Qui a appris à connaître le ciel, la terre, connaît aussi les hommes. Leurs gloires aussi bien que leurs faiblesses. Les failles intimes qu’ils portent en eux comme une discrète cicatrice. Alors, voyez-vous, depuis la sagesse dont ces petits bouts de bois sont les dépositaires, eh bien rien ne leur reste étranger, rien ne leur reste inconnu. L’invisible transformé en objet de contemplation, voici ce qu’ils voient de plus apparent au travers de l’effigie humaine. Certes les mains habiles, celles qui informent la beauté, prodiguent soins et réconforts, se tendent au-devant de l’autre afin de le porter à la dignité d’une reconnaissance. Certes les Petits Boisés voient tout cela comme ils verraient l’évidence de la montagne dressée devant eux. Mais ce qu’ils aperçoivent aussi, c’est cet irreprésentable qui ourdit ses complots, affûte ses lames : la perdition du monde dans de bien basses œuvres, les ravages de la drogue, les attaques de la maladie sournoise, les chausse-trappes de l’égoïsme, les plans des guerres, les manigances des barbares, les poings tachés de sang des criminels. Oui, ils voient tout ceci comme la radiographie traverse le corps pour aller y recueillir une troublante imagerie. Oui, l’envers des choses est souvent cet insoutenable qu’il faut dévoiler, afin qu’avertis du danger, nous commencions à déciller nos yeux, à ouvrir notre âme à l’absolu de l’art, au chatoiement du langage, à l’événement de la rencontre.
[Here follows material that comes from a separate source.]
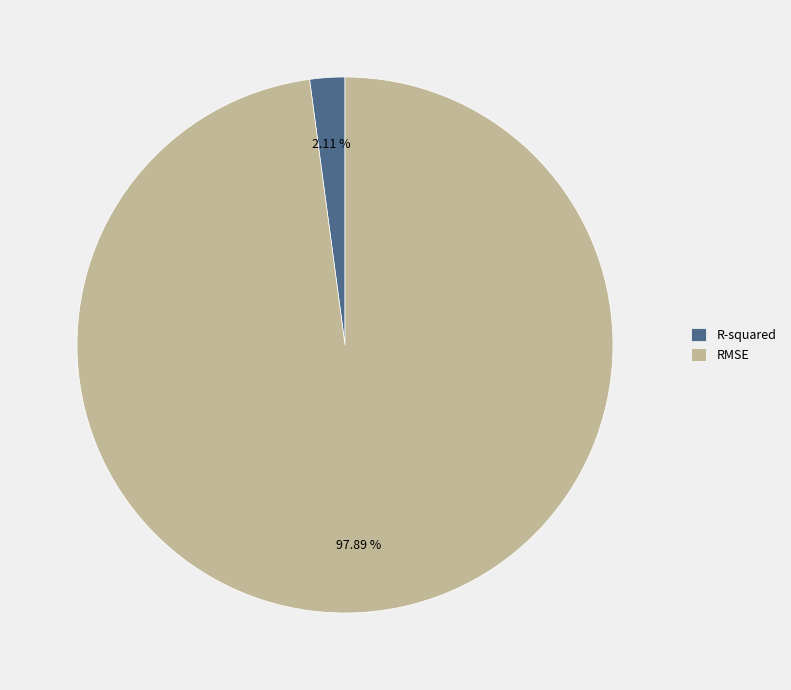

How many slices are in this pie chart?

2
Une falaise surplombant la mer, un éboulement de blocs de rochers, des galets à l’infini que battent continûment les flots, le bruit incessant, assourdissant du ressac, la brume de mer qui dissimule en partie à nos yeux cette silhouette penchée qui, à intervalles réguliers, prélève ici un bout de branche, là un morceau de planche usée, là plus loin une volige, un bois flotté aussi clair qu’un os poli par le temps. Oui, nous l’avons reconnu, c’est l’Artiste, celui dont l’habileté, la sensibilité donnent vie à ces minuscules présences qui portent en elles la longue mémoire des arbres. N’oublions jamais de voir dans ces infimes personnages non seulement l’imitation d’une figure humaine, mais le lexique de toute allégorie qui, en termes imagés, nous intime l’ordre d’y voir plus clair. N’aperçoit l’invisible que celui qui s’y est préparé. Non, vraiment, nous n’avons plus de temps à perdre ! Les Petits Boisés nous attendent.